Sunday, March 25, 2012

Understanding A Master of Public Health


Are you interested in earning a public health graduate degree but not sure which one to take? A number of different programs can be considered by individuals who want to take up a public health masters programs. Below are the similarities and differences of master of public health versus MS in public health.

For people who are interested in learning about the basic concepts in public health, they should consider engaging in a Master of Public Health. Public health is an industry that can be delved into by people who are able to graduate from MPH programs as these focus mainly on this industry. Depending on what you like, there are different focuses that you can delve into here from health policy and administration to environmental health.

In public health, accomplishing an MPH program will require students to take up various courses in all major areas. When it comes to this, all MPH students have to engage in either an internship program, a thesis, or a comprehensive test. Something like a Master of Public Health is actually awarded by the Graduate School of Public Health to students who complete the program.

This is the kind of program that will normally accept you regardless of your undergraduate course. What you have here are masteral courses that are ideal for undergraduates. For some schools, a doctorate degree is required before you get considered for an MPH degree.

Admission procedures and rates are not standard across all educational facilities. Some schools have an acceptance rate of eighty percent. An aspiring student should obtain at least a 50th-percentile on every GRE section and an undergraduate GPA of at least 3.0.

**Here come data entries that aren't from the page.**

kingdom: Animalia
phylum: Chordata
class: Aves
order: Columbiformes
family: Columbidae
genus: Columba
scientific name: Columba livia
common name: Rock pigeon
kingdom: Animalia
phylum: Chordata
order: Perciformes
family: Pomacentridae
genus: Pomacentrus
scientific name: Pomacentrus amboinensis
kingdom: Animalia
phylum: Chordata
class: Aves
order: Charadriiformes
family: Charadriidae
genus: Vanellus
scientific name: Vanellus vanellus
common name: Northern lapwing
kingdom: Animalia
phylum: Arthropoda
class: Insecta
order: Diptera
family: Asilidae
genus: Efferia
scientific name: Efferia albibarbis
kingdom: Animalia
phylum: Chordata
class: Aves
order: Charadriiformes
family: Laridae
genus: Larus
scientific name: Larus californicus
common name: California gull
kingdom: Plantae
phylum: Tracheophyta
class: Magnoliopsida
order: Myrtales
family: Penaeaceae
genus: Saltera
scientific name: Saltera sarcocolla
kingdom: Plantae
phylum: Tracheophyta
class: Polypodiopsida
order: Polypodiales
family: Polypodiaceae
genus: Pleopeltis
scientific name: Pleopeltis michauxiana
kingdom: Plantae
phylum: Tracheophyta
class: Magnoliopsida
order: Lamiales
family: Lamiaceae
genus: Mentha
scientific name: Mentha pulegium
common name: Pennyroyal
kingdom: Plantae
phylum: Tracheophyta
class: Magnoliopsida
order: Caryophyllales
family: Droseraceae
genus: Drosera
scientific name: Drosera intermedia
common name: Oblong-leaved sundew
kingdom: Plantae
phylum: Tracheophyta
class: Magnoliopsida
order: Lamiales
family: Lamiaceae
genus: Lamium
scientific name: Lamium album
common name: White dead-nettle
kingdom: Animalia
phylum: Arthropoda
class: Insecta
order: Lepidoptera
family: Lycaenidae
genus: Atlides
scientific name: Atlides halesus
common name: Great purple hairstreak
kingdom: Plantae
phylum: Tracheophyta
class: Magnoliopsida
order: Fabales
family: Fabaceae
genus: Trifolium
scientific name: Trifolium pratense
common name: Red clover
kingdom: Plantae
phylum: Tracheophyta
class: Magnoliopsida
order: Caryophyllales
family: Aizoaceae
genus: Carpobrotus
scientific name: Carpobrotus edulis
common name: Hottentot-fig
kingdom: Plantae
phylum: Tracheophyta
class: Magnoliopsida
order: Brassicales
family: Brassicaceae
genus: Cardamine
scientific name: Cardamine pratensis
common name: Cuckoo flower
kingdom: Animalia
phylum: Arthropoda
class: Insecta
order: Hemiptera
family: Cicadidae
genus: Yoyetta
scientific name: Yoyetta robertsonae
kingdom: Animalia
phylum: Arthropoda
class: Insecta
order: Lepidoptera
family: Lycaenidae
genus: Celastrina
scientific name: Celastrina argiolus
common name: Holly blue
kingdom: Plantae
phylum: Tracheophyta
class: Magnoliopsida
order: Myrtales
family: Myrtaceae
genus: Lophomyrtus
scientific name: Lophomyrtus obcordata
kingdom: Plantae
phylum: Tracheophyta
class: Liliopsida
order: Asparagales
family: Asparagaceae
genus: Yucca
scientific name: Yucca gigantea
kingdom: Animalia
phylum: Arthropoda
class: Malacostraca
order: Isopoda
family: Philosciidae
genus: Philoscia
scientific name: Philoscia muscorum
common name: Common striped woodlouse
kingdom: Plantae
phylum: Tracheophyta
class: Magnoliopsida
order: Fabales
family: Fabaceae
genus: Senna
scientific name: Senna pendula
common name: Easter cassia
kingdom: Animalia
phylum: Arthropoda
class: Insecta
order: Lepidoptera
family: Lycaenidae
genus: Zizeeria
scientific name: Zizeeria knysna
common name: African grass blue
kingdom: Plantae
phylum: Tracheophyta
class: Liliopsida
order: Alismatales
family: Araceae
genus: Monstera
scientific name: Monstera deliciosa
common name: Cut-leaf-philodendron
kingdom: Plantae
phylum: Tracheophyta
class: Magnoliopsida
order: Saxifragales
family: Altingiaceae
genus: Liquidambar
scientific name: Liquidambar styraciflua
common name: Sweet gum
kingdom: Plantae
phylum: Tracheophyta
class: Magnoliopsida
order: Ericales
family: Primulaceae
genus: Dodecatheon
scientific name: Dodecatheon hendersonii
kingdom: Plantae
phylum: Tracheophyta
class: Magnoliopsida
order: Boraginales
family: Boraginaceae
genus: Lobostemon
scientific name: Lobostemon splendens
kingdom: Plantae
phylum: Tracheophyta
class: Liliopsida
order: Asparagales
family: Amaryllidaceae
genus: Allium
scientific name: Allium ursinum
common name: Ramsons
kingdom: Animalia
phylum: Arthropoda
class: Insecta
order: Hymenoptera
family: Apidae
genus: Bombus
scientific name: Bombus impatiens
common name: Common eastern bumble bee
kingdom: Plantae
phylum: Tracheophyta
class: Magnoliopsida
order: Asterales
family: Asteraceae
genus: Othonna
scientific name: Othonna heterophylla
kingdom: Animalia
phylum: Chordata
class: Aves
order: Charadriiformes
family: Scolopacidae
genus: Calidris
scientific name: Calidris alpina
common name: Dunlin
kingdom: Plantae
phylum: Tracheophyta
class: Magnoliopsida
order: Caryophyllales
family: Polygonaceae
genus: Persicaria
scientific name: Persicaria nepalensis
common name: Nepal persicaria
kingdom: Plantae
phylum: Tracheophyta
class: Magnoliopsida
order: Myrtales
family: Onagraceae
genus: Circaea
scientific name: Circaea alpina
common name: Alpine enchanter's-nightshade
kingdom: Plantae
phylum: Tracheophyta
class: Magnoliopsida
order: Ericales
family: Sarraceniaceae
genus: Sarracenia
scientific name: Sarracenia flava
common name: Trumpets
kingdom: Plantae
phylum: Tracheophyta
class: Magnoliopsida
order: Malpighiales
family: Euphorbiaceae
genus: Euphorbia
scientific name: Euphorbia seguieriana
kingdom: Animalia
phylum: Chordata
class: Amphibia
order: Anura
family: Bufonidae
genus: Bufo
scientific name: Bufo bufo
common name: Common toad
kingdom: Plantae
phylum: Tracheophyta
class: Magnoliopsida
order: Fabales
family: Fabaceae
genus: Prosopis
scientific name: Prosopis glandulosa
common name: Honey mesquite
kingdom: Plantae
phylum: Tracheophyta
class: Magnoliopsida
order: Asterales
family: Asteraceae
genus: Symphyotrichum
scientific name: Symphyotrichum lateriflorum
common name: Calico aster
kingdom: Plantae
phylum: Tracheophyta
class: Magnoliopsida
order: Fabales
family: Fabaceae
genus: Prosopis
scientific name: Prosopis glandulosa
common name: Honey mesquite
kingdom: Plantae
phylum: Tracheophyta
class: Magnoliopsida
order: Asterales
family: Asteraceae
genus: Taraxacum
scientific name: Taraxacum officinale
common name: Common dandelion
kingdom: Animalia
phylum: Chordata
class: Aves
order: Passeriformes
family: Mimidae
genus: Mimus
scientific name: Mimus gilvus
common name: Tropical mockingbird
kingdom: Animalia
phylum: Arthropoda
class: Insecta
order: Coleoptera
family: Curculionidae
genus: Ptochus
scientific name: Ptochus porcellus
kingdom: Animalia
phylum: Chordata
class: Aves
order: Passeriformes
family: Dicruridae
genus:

A Master of Public Health degree usually takes two years for full-time study. If you are a working professional armed with a PhD, you can engage in an accelerated program that lasts for 12 months. When it comes to post graduate degrees, not all of these can be shouldered through scholarships and the like.

For those who want to delve into professional research efforts, a master's of science in forms such as MS, MSc, ScM, or MSPH is available. You will be trained internally and externally when it comes to this regardless of the discipline that you select early on. The Master of Science in Public Health is the exception because it is still an academic research degree but include some of the PH courses from the MPH.

If you want to be a professional in the public health industry, the Master of Science is really not a good degree to consider. What is tremendously important when it comes to a profession like this is interdisciplinary education. The program normally ends with either a research project or thesis.

Options like academic doctoral programs such as PhD or ScD can be valuable to someone with an MS program in mind as the focus will be somewhat similar. Usual programs take two years for coursework and dissertation/thesis. For a masters of science degree, it is the School of Art and Sciences that grants the credentials to graduates.

The thing about these courses is that both of them are relevant but MS programs are simply more intense than Master of Public Health programs and the acceptance rate for the former is smaller as well. Even if this is so, variations in admission rates exist. Although it rarely happens, there is still the possibility of an MS student to get something like a training grant from the company that he or she is working for.